> _Supplied entries_:
◆ ◆ ◆ ◆ ◆
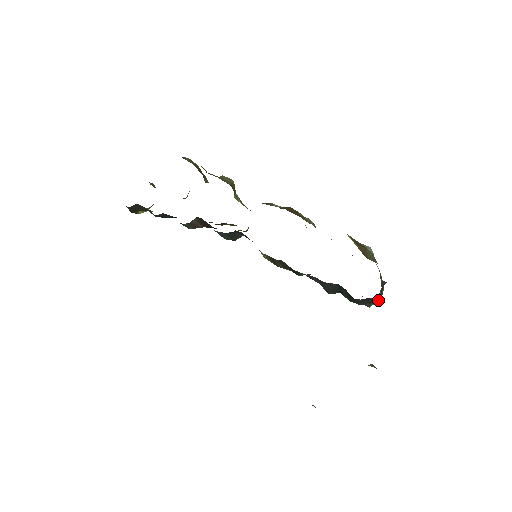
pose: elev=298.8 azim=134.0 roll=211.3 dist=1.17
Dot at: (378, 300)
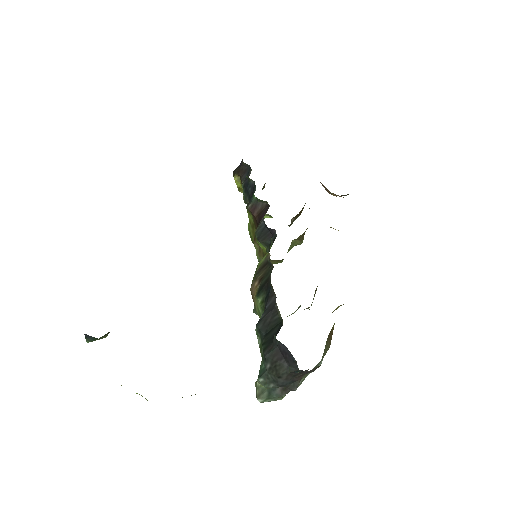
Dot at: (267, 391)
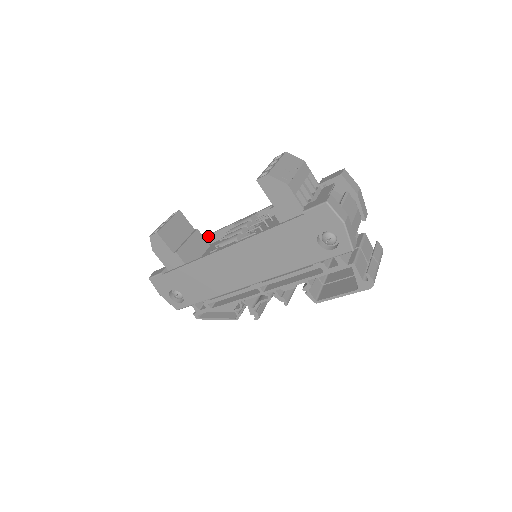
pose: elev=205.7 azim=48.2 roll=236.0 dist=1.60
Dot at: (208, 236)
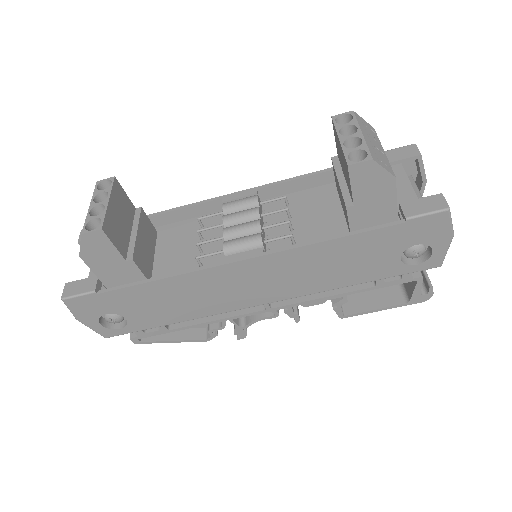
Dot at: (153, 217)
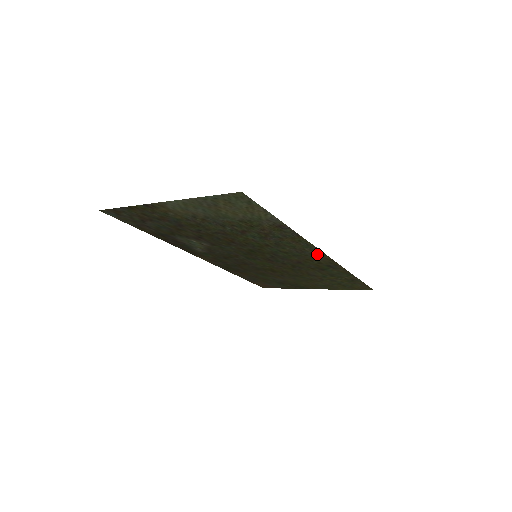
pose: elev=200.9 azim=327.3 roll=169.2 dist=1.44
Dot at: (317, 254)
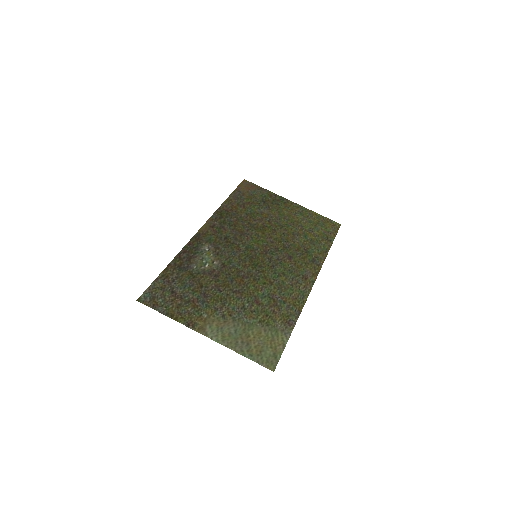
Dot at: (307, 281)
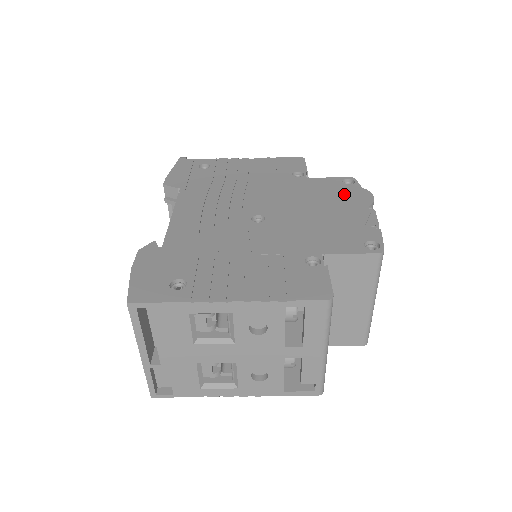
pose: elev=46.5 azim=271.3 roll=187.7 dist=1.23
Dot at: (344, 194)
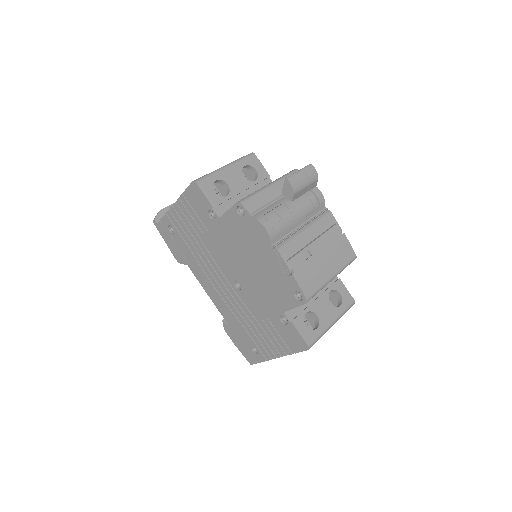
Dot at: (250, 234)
◆ ◆ ◆ ◆ ◆
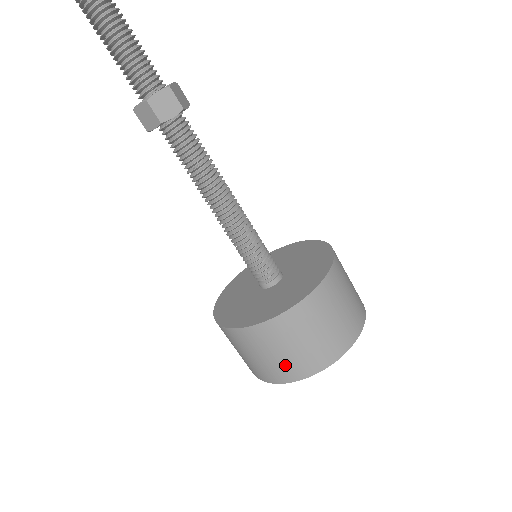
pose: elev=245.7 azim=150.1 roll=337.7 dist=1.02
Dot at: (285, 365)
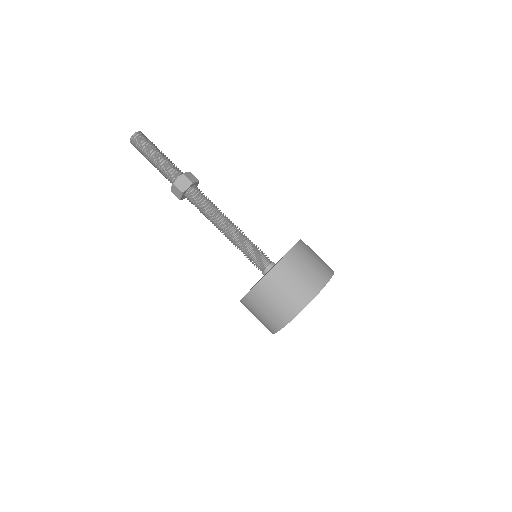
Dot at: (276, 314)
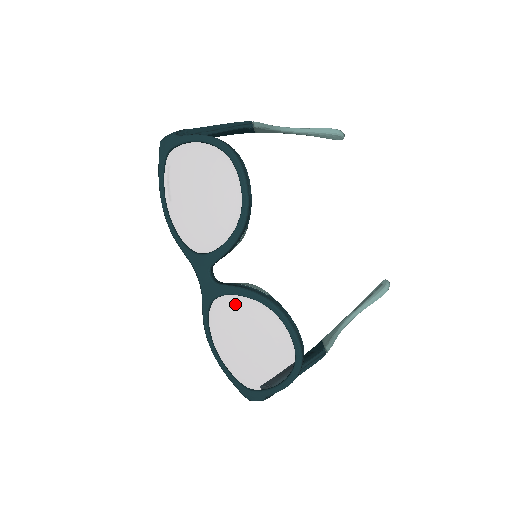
◆ ◆ ◆ ◆ ◆
> _Aim_: Rescale the answers in the items from the line that has "pose: elev=298.8 azim=134.0" through the line that has "Dot at: (307, 281)", writing every line in that span again, requests included. Multiply only the answers' dot coordinates by 0.95 and round them to whole numbers, halves up; leave the requests' numbers unchanged and omit the pictures.

> _Exercise response_:
pose: elev=298.8 azim=134.0 roll=211.3 dist=1.17
Dot at: (378, 300)
Dot at: (254, 371)
pose: elev=205.7 azim=48.2 roll=236.0 dist=1.60
Dot at: (208, 236)
Dot at: (145, 206)
pose: elev=200.9 azim=327.3 roll=169.2 dist=1.44
Dot at: (317, 254)
Dot at: (292, 267)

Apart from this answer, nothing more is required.